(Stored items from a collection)
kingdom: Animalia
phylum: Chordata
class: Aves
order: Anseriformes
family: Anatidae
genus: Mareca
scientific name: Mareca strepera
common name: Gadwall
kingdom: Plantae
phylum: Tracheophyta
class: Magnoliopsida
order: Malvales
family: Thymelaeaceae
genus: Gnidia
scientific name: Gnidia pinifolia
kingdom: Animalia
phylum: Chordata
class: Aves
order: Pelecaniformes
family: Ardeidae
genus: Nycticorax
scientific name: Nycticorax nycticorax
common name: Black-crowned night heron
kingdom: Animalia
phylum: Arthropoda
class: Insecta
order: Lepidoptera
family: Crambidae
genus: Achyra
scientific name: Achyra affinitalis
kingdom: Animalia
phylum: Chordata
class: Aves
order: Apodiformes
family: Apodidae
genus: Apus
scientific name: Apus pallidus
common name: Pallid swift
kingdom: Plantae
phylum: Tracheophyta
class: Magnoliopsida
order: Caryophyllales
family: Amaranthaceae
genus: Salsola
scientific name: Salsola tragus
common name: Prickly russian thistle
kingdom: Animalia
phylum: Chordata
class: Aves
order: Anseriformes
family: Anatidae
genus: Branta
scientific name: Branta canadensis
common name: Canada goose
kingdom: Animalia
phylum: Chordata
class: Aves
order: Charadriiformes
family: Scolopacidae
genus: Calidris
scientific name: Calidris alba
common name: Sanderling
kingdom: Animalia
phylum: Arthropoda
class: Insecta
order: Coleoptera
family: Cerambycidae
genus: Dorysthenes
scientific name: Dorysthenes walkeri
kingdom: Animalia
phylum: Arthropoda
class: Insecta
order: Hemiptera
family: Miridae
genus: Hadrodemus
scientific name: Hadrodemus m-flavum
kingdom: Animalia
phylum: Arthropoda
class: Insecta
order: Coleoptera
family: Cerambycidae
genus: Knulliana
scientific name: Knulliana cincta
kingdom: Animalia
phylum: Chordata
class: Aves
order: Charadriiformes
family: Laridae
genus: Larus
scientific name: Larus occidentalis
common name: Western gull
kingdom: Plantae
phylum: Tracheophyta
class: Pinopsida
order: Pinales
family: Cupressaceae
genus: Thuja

**WHAT THE EXERCISE ASKS**
Write out every line of the records above, word for word and in the same order.

**RESPONSE TO THIS TASK**
kingdom: Animalia
phylum: Chordata
class: Aves
order: Anseriformes
family: Anatidae
genus: Mareca
scientific name: Mareca strepera
common name: Gadwall
kingdom: Plantae
phylum: Tracheophyta
class: Magnoliopsida
order: Malvales
family: Thymelaeaceae
genus: Gnidia
scientific name: Gnidia pinifolia
kingdom: Animalia
phylum: Chordata
class: Aves
order: Pelecaniformes
family: Ardeidae
genus: Nycticorax
scientific name: Nycticorax nycticorax
common name: Black-crowned night heron
kingdom: Animalia
phylum: Arthropoda
class: Insecta
order: Lepidoptera
family: Crambidae
genus: Achyra
scientific name: Achyra affinitalis
kingdom: Animalia
phylum: Chordata
class: Aves
order: Apodiformes
family: Apodidae
genus: Apus
scientific name: Apus pallidus
common name: Pallid swift
kingdom: Plantae
phylum: Tracheophyta
class: Magnoliopsida
order: Caryophyllales
family: Amaranthaceae
genus: Salsola
scientific name: Salsola tragus
common name: Prickly russian thistle
kingdom: Animalia
phylum: Chordata
class: Aves
order: Anseriformes
family: Anatidae
genus: Branta
scientific name: Branta canadensis
common name: Canada goose
kingdom: Animalia
phylum: Chordata
class: Aves
order: Charadriiformes
family: Scolopacidae
genus: Calidris
scientific name: Calidris alba
common name: Sanderling
kingdom: Animalia
phylum: Arthropoda
class: Insecta
order: Coleoptera
family: Cerambycidae
genus: Dorysthenes
scientific name: Dorysthenes walkeri
kingdom: Animalia
phylum: Arthropoda
class: Insecta
order: Hemiptera
family: Miridae
genus: Hadrodemus
scientific name: Hadrodemus m-flavum
kingdom: Animalia
phylum: Arthropoda
class: Insecta
order: Coleoptera
family: Cerambycidae
genus: Knulliana
scientific name: Knulliana cincta
kingdom: Animalia
phylum: Chordata
class: Aves
order: Charadriiformes
family: Laridae
genus: Larus
scientific name: Larus occidentalis
common name: Western gull
kingdom: Plantae
phylum: Tracheophyta
class: Pinopsida
order: Pinales
family: Cupressaceae
genus: Thuja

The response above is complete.